Il Presidente della Repubblica Sergio Mattarella afferma: “Sono trascorsi ventinove anni da quella tragica collisione, nella rada del porto di Livorno, che costò la vita a 140 persone, passeggeri e componenti dell’equipaggio della Moby Prince. Il ricordo del disastro in mare, il più grave per numero di vittime della nostra recente storia, è incancellabile non soltanto per quanti patirono lo strazio indicibile di veder spezzati gli affetti più cari, ma per l’intero popolo italiano. In questo giorno di memoria, che l’emergenza sanitaria nazionale impedisce oggi di celebrare comunitariamente, desidero rinnovare la mia vicinanza ai familiari di quanti vennero travolti dallo schianto e dalle fiamme, e a coloro che ancora sono impegnati per giungere a una completa ricostruzione dei fatti, in modo da dissipare dubbi residui e incongruenze. La ricerca di una piena verità sulla tragedia, inaccettabile nelle sue modalità, resta un dovere civile che le istituzioni sono chiamate a perseguire. Le conclusioni della Commissione parlamentare d’inchiesta, istituita nella passata legislatura, possono contribuire a fornire risposte alle domande esigenti dei familiari, delle loro associazioni, della città di Livorno che della tragedia è stata testimone. Al tempo stesso, il ricordo del disastro della Moby Prince impone a tutti, istituzioni e operatori, un rigoroso rispetto delle regole di sicurezza affinché il trasporto di passeggeri e di merci possa svolgersi secondo standard adeguati e con garanzie che costituiscono un pieno diritto”

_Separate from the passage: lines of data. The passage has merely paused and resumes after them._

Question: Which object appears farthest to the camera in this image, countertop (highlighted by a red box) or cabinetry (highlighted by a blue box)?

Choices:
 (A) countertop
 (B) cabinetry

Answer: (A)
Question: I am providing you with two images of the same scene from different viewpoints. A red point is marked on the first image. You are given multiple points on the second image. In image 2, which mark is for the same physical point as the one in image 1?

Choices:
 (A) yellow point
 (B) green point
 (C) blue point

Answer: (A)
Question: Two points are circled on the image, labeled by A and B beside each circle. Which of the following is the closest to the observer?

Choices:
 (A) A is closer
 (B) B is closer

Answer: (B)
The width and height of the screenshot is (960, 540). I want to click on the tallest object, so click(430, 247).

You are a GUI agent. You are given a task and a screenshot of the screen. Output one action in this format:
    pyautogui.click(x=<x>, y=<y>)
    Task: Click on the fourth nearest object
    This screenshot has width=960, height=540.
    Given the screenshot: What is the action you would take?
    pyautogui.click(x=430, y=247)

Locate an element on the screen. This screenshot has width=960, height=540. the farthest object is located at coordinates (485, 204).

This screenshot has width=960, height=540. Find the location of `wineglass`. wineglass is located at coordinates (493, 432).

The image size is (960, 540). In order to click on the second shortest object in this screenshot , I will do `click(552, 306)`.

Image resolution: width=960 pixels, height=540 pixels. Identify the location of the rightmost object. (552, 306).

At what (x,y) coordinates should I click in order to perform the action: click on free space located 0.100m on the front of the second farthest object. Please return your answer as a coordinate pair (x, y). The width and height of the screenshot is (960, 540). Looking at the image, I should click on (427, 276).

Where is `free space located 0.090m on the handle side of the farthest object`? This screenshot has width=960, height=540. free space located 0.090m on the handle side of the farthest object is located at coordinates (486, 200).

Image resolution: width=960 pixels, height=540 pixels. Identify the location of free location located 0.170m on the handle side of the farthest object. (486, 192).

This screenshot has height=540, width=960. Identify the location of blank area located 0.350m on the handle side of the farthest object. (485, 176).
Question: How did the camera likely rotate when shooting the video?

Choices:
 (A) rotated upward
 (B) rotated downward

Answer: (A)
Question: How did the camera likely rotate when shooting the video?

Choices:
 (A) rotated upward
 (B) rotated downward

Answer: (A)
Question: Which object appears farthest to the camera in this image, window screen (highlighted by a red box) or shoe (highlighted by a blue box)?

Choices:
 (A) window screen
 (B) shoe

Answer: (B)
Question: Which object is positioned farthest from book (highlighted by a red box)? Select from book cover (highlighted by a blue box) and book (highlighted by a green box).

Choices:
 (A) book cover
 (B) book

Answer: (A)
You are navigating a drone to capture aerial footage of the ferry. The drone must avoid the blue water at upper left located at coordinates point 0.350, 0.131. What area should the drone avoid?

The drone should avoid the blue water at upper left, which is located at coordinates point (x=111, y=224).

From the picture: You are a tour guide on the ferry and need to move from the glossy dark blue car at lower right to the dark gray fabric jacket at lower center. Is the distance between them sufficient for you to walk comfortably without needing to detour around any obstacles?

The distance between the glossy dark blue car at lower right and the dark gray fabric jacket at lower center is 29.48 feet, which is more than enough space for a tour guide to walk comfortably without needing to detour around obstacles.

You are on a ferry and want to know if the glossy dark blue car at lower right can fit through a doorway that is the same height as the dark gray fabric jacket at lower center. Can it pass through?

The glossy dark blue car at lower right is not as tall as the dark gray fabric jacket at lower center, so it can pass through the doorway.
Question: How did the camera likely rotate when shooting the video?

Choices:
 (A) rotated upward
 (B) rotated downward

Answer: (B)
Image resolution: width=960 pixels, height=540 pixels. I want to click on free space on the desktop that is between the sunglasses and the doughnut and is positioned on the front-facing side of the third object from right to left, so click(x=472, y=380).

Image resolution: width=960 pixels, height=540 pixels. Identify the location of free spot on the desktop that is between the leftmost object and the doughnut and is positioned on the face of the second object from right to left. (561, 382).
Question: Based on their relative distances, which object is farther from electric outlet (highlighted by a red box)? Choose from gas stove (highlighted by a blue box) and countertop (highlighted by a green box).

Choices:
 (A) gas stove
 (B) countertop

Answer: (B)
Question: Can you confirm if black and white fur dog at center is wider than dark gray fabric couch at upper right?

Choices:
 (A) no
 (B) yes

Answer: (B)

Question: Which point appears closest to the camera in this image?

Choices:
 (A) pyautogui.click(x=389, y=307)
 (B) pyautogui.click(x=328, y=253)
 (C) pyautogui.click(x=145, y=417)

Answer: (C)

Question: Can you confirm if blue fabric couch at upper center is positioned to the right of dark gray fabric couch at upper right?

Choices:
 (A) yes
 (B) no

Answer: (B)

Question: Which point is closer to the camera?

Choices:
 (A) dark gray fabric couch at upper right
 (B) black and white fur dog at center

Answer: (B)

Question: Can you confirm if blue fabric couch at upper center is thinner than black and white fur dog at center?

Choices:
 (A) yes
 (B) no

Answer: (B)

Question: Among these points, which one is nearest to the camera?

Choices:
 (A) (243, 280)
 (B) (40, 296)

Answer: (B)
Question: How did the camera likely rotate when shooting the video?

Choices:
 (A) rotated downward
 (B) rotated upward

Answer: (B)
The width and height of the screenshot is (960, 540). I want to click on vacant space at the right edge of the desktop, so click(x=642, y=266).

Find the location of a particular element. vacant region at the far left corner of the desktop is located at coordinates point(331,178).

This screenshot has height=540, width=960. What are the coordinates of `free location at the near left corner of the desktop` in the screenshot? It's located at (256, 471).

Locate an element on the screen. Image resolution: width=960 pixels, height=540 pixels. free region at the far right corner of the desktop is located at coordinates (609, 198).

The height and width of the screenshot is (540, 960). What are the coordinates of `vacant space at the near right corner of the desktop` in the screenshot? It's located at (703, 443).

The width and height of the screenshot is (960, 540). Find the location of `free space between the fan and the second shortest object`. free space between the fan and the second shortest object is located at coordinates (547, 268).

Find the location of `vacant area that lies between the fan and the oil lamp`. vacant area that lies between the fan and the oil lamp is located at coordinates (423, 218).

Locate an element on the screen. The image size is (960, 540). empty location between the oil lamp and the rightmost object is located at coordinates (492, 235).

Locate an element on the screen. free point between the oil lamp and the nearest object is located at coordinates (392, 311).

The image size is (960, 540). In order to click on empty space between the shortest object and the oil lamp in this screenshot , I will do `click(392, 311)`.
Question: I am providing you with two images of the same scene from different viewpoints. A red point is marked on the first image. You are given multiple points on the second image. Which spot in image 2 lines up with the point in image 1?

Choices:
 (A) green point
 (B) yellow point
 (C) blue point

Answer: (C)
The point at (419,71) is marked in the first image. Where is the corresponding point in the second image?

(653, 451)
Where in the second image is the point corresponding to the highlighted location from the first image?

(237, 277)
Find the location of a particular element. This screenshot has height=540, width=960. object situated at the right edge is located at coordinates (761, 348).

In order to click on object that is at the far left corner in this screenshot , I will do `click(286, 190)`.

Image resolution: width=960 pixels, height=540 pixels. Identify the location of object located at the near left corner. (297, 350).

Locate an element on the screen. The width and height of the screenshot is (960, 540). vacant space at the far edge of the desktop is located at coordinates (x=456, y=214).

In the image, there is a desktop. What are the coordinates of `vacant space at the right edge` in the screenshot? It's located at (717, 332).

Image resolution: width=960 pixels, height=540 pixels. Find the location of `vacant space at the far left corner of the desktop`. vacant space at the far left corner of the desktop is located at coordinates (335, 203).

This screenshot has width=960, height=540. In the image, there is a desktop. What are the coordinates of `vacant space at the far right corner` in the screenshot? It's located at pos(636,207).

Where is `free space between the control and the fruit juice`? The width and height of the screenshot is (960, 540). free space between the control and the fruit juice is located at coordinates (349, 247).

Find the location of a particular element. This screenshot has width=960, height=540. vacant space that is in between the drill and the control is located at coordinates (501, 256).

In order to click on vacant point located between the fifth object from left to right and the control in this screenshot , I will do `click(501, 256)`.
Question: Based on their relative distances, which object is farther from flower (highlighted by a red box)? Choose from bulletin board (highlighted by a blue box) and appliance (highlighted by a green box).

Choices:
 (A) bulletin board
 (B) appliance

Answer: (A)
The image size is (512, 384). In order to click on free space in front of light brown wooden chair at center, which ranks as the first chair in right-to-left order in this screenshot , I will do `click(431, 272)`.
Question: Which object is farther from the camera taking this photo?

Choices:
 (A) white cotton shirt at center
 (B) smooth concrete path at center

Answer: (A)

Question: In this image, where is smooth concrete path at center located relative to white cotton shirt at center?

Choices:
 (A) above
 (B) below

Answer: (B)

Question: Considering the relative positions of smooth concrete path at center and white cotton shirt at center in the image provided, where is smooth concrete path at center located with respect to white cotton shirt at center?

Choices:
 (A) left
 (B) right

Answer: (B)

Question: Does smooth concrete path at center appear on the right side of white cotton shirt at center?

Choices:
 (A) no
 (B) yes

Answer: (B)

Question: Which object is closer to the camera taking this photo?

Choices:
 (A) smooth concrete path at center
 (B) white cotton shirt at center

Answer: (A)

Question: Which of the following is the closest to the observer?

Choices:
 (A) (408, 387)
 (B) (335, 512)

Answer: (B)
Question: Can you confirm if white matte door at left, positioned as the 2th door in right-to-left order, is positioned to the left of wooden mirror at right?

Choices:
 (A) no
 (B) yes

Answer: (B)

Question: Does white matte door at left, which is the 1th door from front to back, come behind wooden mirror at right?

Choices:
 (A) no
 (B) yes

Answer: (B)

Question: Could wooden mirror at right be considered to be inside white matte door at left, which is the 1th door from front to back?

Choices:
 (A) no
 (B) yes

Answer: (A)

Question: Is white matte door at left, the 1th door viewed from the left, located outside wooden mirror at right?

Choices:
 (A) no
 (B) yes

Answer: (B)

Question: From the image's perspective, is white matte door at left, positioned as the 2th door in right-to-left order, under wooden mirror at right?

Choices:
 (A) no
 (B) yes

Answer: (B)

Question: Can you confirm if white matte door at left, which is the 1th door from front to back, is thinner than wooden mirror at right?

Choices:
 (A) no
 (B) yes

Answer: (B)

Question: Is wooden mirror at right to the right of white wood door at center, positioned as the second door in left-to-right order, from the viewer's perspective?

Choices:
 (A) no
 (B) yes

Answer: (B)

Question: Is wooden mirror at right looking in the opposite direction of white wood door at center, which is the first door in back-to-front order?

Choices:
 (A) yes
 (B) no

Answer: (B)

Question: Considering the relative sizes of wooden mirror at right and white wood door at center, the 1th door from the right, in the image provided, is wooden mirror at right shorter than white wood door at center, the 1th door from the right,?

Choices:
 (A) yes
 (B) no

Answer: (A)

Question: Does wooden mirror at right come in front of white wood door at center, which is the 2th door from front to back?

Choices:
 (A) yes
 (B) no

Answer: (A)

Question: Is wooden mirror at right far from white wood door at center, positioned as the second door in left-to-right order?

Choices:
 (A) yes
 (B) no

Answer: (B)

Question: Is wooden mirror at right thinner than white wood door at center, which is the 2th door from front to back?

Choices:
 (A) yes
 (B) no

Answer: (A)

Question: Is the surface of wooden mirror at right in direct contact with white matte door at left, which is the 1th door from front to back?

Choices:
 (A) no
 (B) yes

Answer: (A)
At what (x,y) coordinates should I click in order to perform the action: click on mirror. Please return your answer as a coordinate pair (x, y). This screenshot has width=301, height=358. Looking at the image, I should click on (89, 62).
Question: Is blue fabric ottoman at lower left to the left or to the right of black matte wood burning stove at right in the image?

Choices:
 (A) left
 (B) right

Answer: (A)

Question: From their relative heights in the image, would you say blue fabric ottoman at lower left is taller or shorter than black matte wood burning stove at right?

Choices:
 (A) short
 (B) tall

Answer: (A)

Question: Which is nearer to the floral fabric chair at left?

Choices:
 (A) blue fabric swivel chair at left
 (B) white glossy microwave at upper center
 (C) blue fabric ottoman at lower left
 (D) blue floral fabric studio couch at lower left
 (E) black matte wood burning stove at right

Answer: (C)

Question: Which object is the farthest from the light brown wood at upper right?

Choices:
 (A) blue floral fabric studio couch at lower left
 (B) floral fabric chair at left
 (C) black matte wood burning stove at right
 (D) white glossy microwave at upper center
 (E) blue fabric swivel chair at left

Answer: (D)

Il Presidente del Senato Elisabetta Casellati ha ricordato: “Le famiglie colpite dalla tragedia, così come l’intero Paese, ancora attendono di conoscere tutta la verità su quanto successo quella terribile notte al largo del porto di Livorno. Le Istituzioni – ha concluso – hanno il dovere di non dimenticare e di non lasciare nulla di intentato affinché venga fatta piena luce sul più grave disastro della Marina Mercantile italiana dal Dopoguerra a oggi.
I famigliari delle vittime della Moby Prince ricercano verità e giustizia e lo Stato per senso di responsabilità non può sottrarsi da questo obbligo.